When can you go on
holiday and will you need to be vaccinated?
There is a mixed picture about whether you may
be able to get a summer (or even Easter and half term) holiday.
Until 12 April, if you live in England, there
appears to no option for going on holiday – at home or abroad.
Even after the rule of six outdoors is restored,
on 29 March at the earliest, the instruction is to stay local and overnight
stays in England for tourism remain forbidden.

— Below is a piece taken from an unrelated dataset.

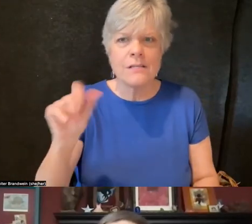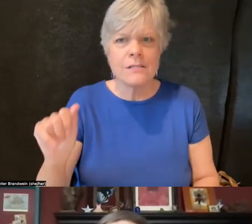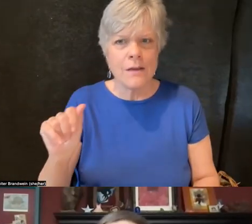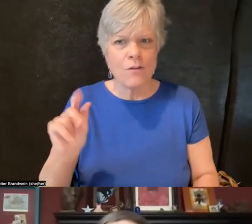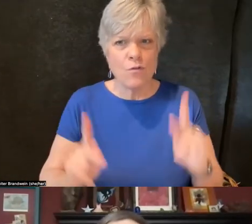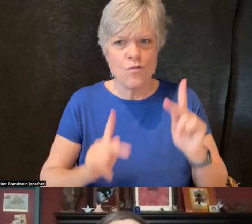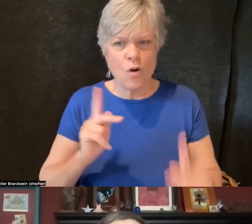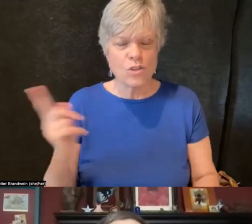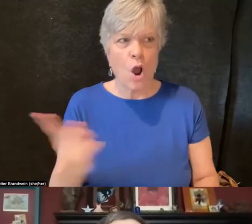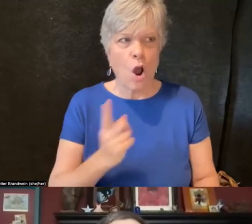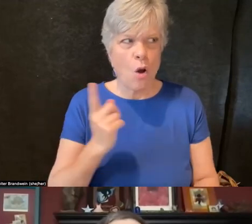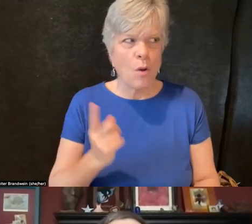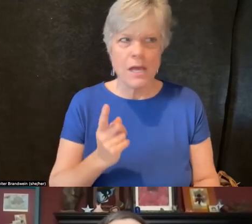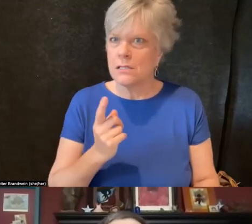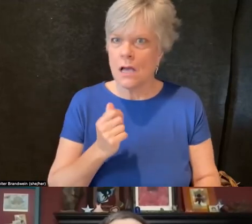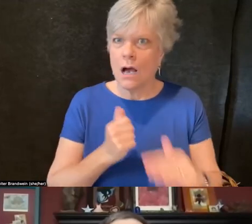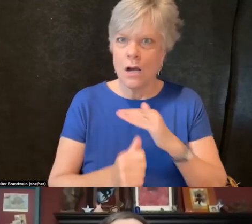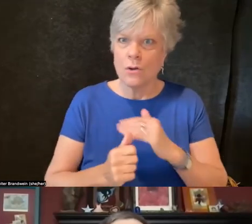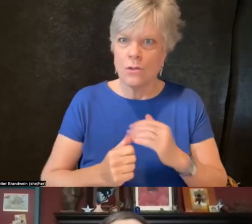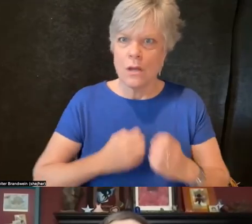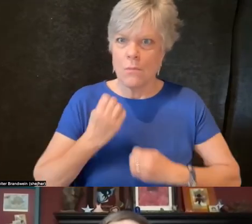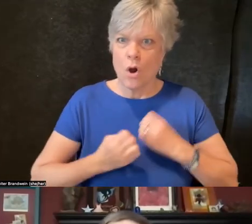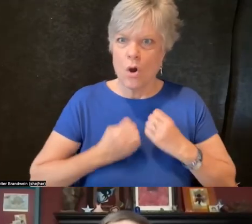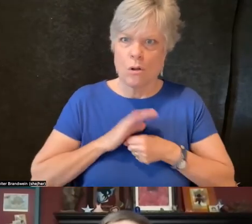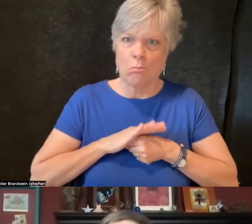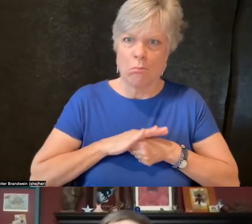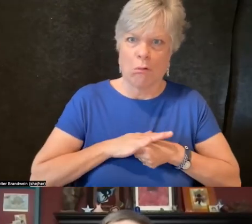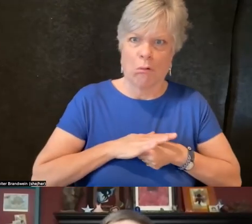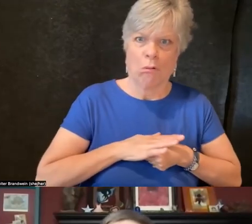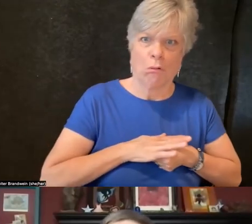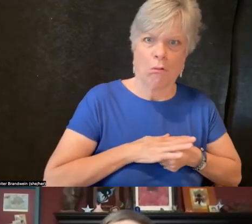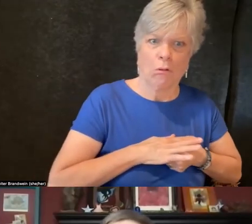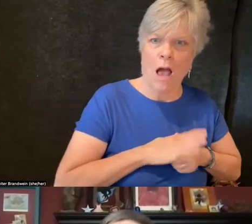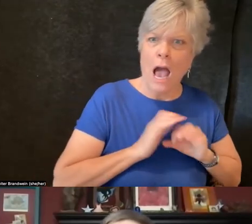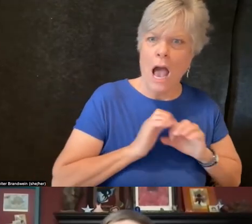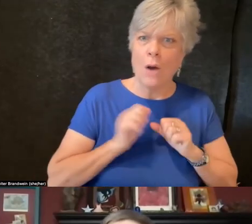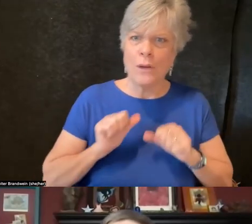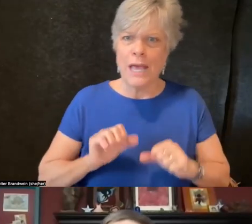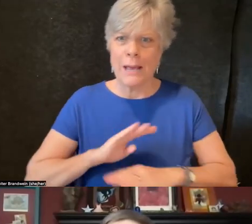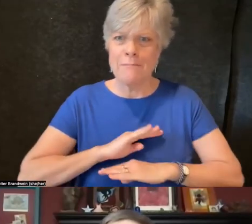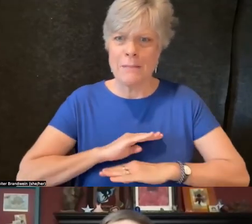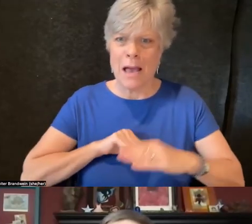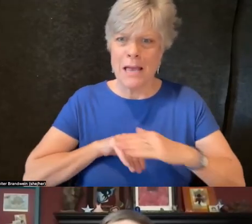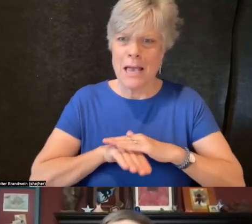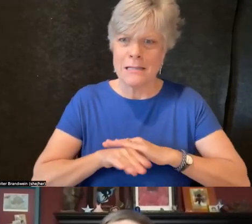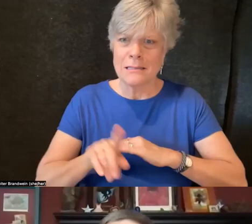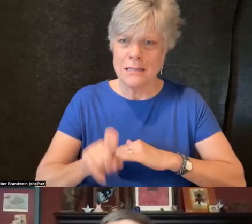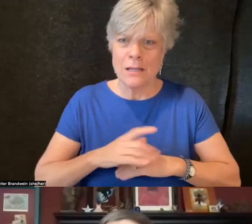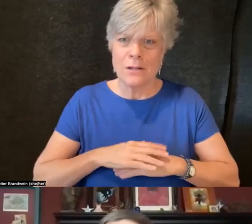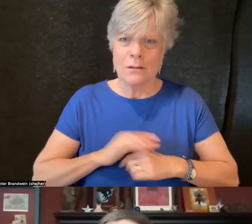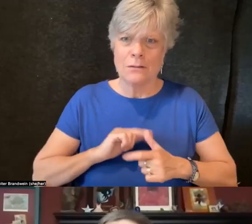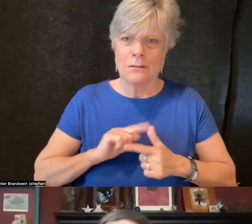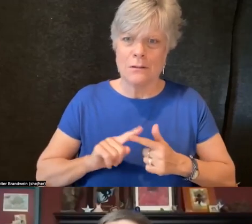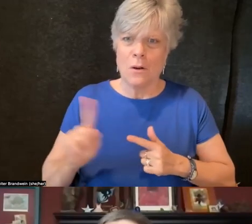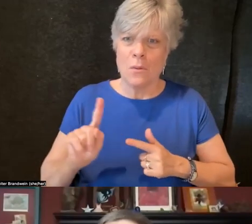of wondering how can I meet my access needs or where can I get this book digitized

After 12 April at the earliest, self-contained
accommodation will reopen, with overnight stays away from home in this country
permitted so long as venues do not require shared use of bathing, entry/exit,
catering or sleeping facilities.
This rules out hotels etc but Sky News has been
told it includes, for example, self-catering cottages.
Households must continue not to mix indoors and any
accommodation can be occupied by only a single household.
International holidays will still be prohibited
after Step 2 but the Global Travel Taskforce
will report on 12 April with recommendations aimed at facilitating a return to
international travel “as soon as possible while still managing the risk
from imported cases and variants of concern”.
When Step 3 takes place, on or after 17 May at
the earliest, a more normal holiday in England looks possible, with indoor
venues like museums, cinemas and children’s play areas and remaining
accommodation, such as hotels, hostels and B&Bs, allowed to reopen.
The government will determine when international
travel can resume on 17 May or afterwards, but no earlier.
The roadmap hints that some kind of proof of
vaccination may be required for people visiting the UK or leaving the UK to go
on holiday after it resumes, but is vague on when that will be in place.